Yanzhou Coal to remain buoyant
Analysts are projecting better second-half profits at Yanzhou Coal Mining as higher export contract prices took effect in April.
Further price rises are possible as the government is now allowing undelivered contracts to be renegotiated.
The Hong Kong-listed firm, one of the mainland's largest coal producers, yesterday posted a 65.9 per cent year-on-year surge in interim net profit to 1.22 billion yuan, barely missing the mean estimate of 1.25 billion yuan of seven analysts polled by the South China Morning Post.
Turnover rose 27 per cent to 4.45 billion yuan.
Analysts are bullish on the company's second-half outlook in light of strong coal prices.
'We expect coal prices to continue hovering around the current high level,' DBS Vickers Securities analyst Helen Wang wrote in a research report.
'The probable rise in the thermal coal [used in power production] contract prices should warrant higher earnings, albeit at a limited pace.'
The central government has allowed coal producers to renegotiate the prices of one-year contracts signed in December last year, after some coal producers refused to deliver coal as the spot market price surged more than 30 per cent during the first half of the year.
The mainland is worried tight supplies of coal and power could disrupt economic growth.

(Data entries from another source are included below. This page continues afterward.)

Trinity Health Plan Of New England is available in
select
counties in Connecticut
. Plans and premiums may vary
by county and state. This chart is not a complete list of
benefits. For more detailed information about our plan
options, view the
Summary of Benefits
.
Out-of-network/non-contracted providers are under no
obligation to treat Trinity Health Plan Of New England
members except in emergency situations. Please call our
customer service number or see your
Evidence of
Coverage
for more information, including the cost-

The country's annual coal sale and purchase conference has been brought forward to November from the usual December, according to UBS analyst Joe Zhang Huaqiao.
Before the earnings announcement, Morgan Stanley estimated Yanzhou Coal's average first-half coal sales prices would have jumped 33 per cent to 336 yuan a tonne. Sales volume was expected to have dropped about 5 per cent to 19 million tonnes.
Analysts now expect Yanzhou Coal to record a 104.83 per cent rise in full-year net profit to 2.84 billion yuan, according to a consensus forecast by Thomson First Call.